それでこの論文ですが、脊髄後角におけるCB1の局在を電子顕微鏡を使って調べています。VIAATというマーカーを使った二重染色で、CB1は抑制性シナプスのシナプス前に存在することが確認されています。後角ニューロンへのパッチクランプでは、CB1アゴニストがグリシン、GABA作動性のIPSCを抑制させることが示されています。これらの所見は、脊髄後角のカンナビノイドシステムには「抑制ニューロンの抑制」を生じさせるしくみがそなわっていることを示しています。
実際にこのシステムが働くかどうかについては行動解析で検討しています。カプサイシンを足底に投与するとC線維を強力に刺激することでcentral sensitizationが生じますが、CB1アンタゴニストを髄腔内に投与するとcentral sensitizationによる痛覚過敏は減弱します。同様の結果はCB1ノックアウトマウスでも認められ、さらには、脊髄後角抑制性介在ニューロンのCB1を欠失させたコンディショナルノックアウトでも認められました。そんなわけで、Activity dependentなCentral sensitizationの形成に脊髄のカンナビノイドシステムが関与していることが示されました。
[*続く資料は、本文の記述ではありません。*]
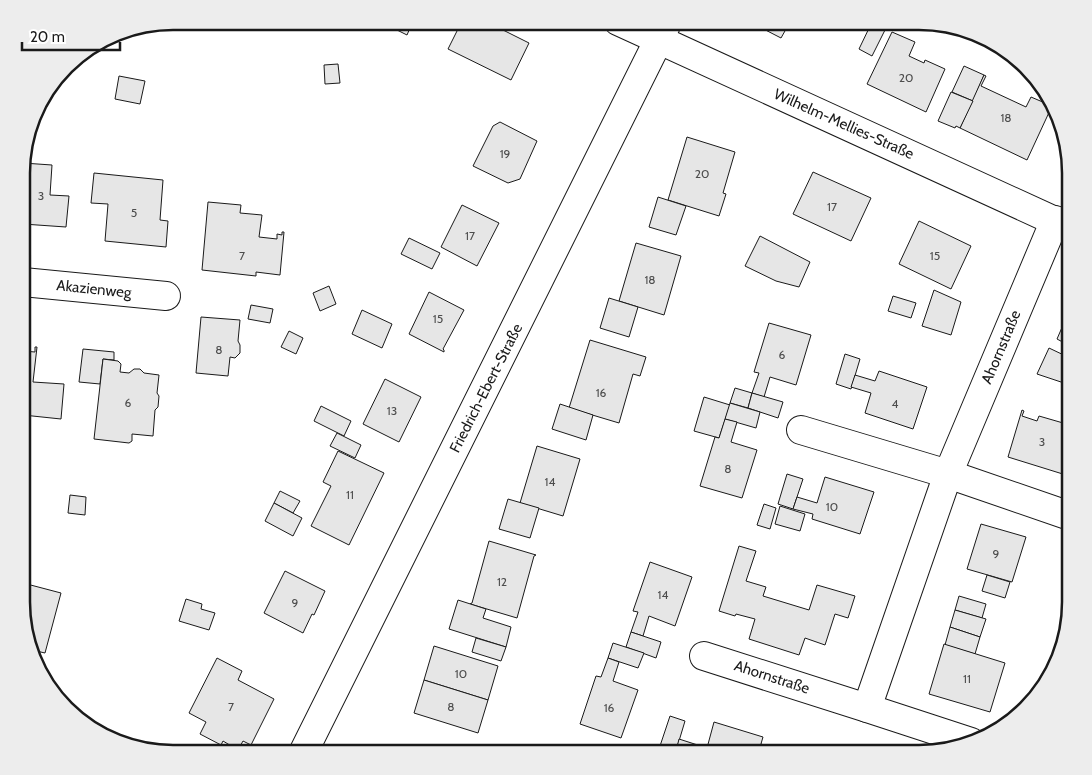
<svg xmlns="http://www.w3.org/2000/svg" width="1092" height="775" font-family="Cabin,sans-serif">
<rect width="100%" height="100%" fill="#fff"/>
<g fill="#e6e6e6" stroke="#1a1a1a">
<path d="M342 21H361L358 29Z"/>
<path d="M379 21H413L407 35Z"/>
<path d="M462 21H485L529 43 511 80 448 49Z"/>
<path d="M748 21 790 22 781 38Z"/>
<path d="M872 22H889L872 56 859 49Z"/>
<path d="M892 32 915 42 909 56 924 63 925 60 945 69 926 112 867 84Z"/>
<path d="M338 64 340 83 325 84 324 65Z"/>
<path d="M964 66 984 75 973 101 952 92Z"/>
<path d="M984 75 986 76 981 86 1026 107 1031 97 1052 106 1027 160 960 128Z"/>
<path d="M119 76 145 81 140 104 115 99Z"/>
<path d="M951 92 973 101 960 128 956 126 955 128 938 121Z"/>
<path d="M500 122 537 141 520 179 508 183 473 166 493 126Z"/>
<path d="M687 137 735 152 723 193 726 194 719 216 668 200Z"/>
<path d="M23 163 52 165 50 195 69 196 66 227 23 224Z"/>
<path d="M813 172 871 198 851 241 793 214Z"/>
<path d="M94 173 163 180 160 220 168 221 166 247 105 241 108 204 91 203Z"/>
<path d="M658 197 686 206 676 235 649 227Z"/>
<path d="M208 202 241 205 240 213 262 215 259 237 277 239V234L282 235V232H284L280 275 256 272V276L202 270Z"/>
<path d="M462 205 499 223 477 266 441 247Z"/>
<path d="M919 221 971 246 951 289 899 264Z"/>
<path d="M760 236 810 262 799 287 776 281 745 266Z"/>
<path d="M409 238 440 253 432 269 401 254Z"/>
<path d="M636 243 681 256 664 315 619 301Z"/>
<path d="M329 286 336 304 320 311 313 293Z"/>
<path d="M934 290 961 302 951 335 922 326Z"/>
<path d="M429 292 464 310 443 349 444 350V352L409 334Z"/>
<path d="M893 296 916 303 911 318 888 311Z"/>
<path d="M609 298 638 307 629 337 600 328Z"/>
<path d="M251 305 273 309 270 323 248 319Z"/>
<path d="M1070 309V346L1057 339Z"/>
<path d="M362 310 392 324 382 348 352 334Z"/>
<path d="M201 317 240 320 238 341 240 345V353L235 358 230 357 228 376 196 373Z"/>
<path d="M769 323 811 335 796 385 770 377 764 397 752 393 759 373 754 372Z"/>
<path d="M289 331 303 338 296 354 281 347Z"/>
<path d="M590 340 646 357 640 376 633 374 619 423 569 408Z"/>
<path d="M35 347H37L33 382 64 384 61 419 23 415V351L35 352Z"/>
<path d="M1049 348 1070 358V385L1037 374Z"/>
<path d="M83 349 114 352V360L103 359 100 384 79 382Z"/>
<path d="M845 354 860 359 851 389 836 384Z"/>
<path d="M103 359 118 361 121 364 120 372 129 373 134 369H140L144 373 159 375 157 393 159 396 158 407 155 410 153 436 132 434V441L129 443 94 439Z"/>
<path d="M879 371 927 387 913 429 865 413 871 393 851 387 855 375 875 381Z"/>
<path d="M385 379 421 397 399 442 363 424Z"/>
<path d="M735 388 752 393 748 408 730 403Z"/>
<path d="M752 393 783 402 778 418 748 408Z"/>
<path d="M704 397 730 405 719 438 694 431Z"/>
<path d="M730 403 760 412 756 428 725 419Z"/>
<path d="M560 404 593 415 586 440 552 429Z"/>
<path d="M321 406 351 421 344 436 314 421Z"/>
<path d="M1022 410 1024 411 1022 416 1037 421 1039 416 1070 425V460L1066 475 1008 457Z"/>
<path d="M725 419 737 422 731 442 757 450 742 498 700 486 715 437 719 438Z"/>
<path d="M337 433 361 445 355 458 330 446Z"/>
<path d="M537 446 580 459 563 516 520 503Z"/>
<path d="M338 451 384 473 349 545 311 526 331 486 323 482Z"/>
<path d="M787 474 803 479 793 509 778 504Z"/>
<path d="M825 477 874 492 860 534 812 519 813 514 793 509 797 497 817 503Z"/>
<path d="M280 491 300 501 293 513 274 503Z"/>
<path d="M70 495 86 497 85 515 68 513Z"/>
<path d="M508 499 539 508 530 538 499 529Z"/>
<path d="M274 503 302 518 293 536 265 521Z"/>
<path d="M764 504 776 508 770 529 757 525Z"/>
<path d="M780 506 805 514 800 531 775 524Z"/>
<path d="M981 524 1026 537 1012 582 967 569Z"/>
<path d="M489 541 536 555 534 556 517 618 470 604 472 603Z"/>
<path d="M739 546 756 551 746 581 766 587 763 596 809 610 817 585 855 596 848 618 835 614 825 645 805 638 799 655 749 639 755 619 736 614 735 616 719 611Z"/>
<path d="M650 562 692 577 675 626 649 616 643 636 631 632 638 612 633 611Z"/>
<path d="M285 571 325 591 314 615 312 614 303 633 264 613Z"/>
<path d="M987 575 1010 582 1005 598 982 591Z"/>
<path d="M23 583 61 593 45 653 32 650 23 622Z"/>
<path d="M959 596 986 604 982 618 955 610Z"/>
<path d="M186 599 202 604 201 609 215 613 209 630 179 621Z"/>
<path d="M458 600 486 609 483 618 511 627 506 647 449 629Z"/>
<path d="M955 610 986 619 980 637 950 627Z"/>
<path d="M950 627 980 637 975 654 945 645Z"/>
<path d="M631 632 661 642 656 658 626 647Z"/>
<path d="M476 638 506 647 501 661 472 652Z"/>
<path d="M613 643 644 653 638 668 608 658Z"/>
<path d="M944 644 1005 663 990 712 929 694Z"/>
<path d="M434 646 498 666 488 700 424 680Z"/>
<path d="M217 658 242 671 238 680 274 699 251 745 243 741 238 750 223 741 221 745 200 734 206 722 189 713Z"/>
<path d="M608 658 619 662 613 681 638 690 621 738 580 724 596 676 601 677Z"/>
<path d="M424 680 488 700 478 733 414 713Z"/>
<path d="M670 716 685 721 676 751 660 746Z"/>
<path d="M714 722 763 737 758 754H685L676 751 679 739 707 748Z"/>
<path d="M761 744 792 754H758Z"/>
</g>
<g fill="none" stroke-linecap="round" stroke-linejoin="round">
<defs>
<g id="minor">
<path d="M618 21 1070 228"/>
<path d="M23 282 166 296"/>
<path d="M801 430 948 474 1070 516"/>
<path d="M704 656 867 708"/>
<path d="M971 742 867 708 948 474 1055 220"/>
<path d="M303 753 668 21"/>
</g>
</defs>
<use href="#minor" stroke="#1a1a1a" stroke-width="30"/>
<use href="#minor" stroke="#fff" stroke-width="28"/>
</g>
<g text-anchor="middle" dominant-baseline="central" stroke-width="4" stroke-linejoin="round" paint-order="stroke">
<g font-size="12" fill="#4d4d4d">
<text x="906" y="77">20</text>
<text x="1006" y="117">18</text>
<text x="505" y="153">19</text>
<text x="702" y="173">20</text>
<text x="41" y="195">3</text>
<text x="832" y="206">17</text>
<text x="134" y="212">5</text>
<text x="470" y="235">17</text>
<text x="242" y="255">7</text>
<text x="935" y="255">15</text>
<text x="650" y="279">18</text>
<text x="438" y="318">15</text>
<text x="219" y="349">8</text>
<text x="782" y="354">6</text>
<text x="601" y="392">16</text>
<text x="128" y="402">6</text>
<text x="895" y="403">4</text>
<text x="392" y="410">13</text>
<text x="1042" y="441">3</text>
<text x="728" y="468">8</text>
<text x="550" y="481">14</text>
<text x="350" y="494">11</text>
<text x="832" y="506">10</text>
<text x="996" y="553">9</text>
<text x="502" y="581">12</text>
<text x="663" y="594">14</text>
<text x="295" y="602">9</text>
<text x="461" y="673">10</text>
<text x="967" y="678">11</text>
<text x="231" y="706">7</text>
<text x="451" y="706">8</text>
<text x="609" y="707">16</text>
</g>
<g font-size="15" fill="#1a1a1a" stroke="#fff">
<text transform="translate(844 124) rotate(24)">Wilhelm-Mellies-Straße</text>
<text transform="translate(94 289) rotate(6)">Akazienweg</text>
<text transform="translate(1001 347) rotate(-67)">Ahornstraße</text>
<text transform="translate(486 388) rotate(-63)">Friedrich-Ebert-Straße</text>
<text transform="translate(772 677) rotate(18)">Ahornstraße</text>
</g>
</g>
<path d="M0 0H1092V775H0ZM173 30H919A143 143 0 0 1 1062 173V602A143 143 0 0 1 919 745H173A143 143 0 0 1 30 602V173A143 143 0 0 1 173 30Z" fill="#ededed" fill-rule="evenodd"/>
<path fill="none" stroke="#1a1a1a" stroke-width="2.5" d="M173 30H919A143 143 0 0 1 1062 173V602A143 143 0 0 1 919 745H173A143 143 0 0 1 30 602V173A143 143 0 0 1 173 30Z"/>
<path d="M22 42v8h98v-8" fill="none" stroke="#1a1a1a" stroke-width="2.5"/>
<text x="30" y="42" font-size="15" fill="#1a1a1a" stroke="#ffffff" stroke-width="4" paint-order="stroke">20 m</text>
</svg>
central sensitization, disinhibitionとカンナビノイドの関係、脊髄レベルでは鎮痛ではなく疼痛惹起に働く可能性などとても興味深い内容です。

ところで、脊髄のカンナビノイドといえば、つい先日このような論文もでています。
同じ脊髄後角で、CB1と2AG合成酵素DGLの局在を調べています。不思議なことに、こちらの論文は一次知覚神経終末にCB1、二次ニューロンにDGLが存在するケースが多くて、抑制性の介在ニューロンにはあまり存在しないと報じています。上記論文とは全く逆の結果で、もっと不思議なことには行動解析の結果も反対、すわなちCB1アンタゴニストがストレスによる鎮痛作用を抑制するという結果を提示しています。一次知覚神経にCB1が発現することは僕も確認していますが、脊髄のCB1は一次知覚神経由来ではない、というのが最近の定説で、僕自身も末梢神経のCB1は末梢組織で働くと思っています。なのでこの論文の結果には素直にうなずけない面があります。
蛇足ですがこの論文のsubmitの日付とacceptの日付を見るとちょっとびっくりします。上記論文がpublishされたタイミングとの関係はどうなんでしょうかね。

仮に両方の神経終末にCB1が存在したとすると、脊髄にCB1アゴニスト・アンタゴニストを投与するという選択はカンナビノイドの選択的投与戦略としてはぱっとしない、ということになります。やはりカンナビノイドは、CB1アゴニストを末梢に投与する、というのがもっとも有効に思えます。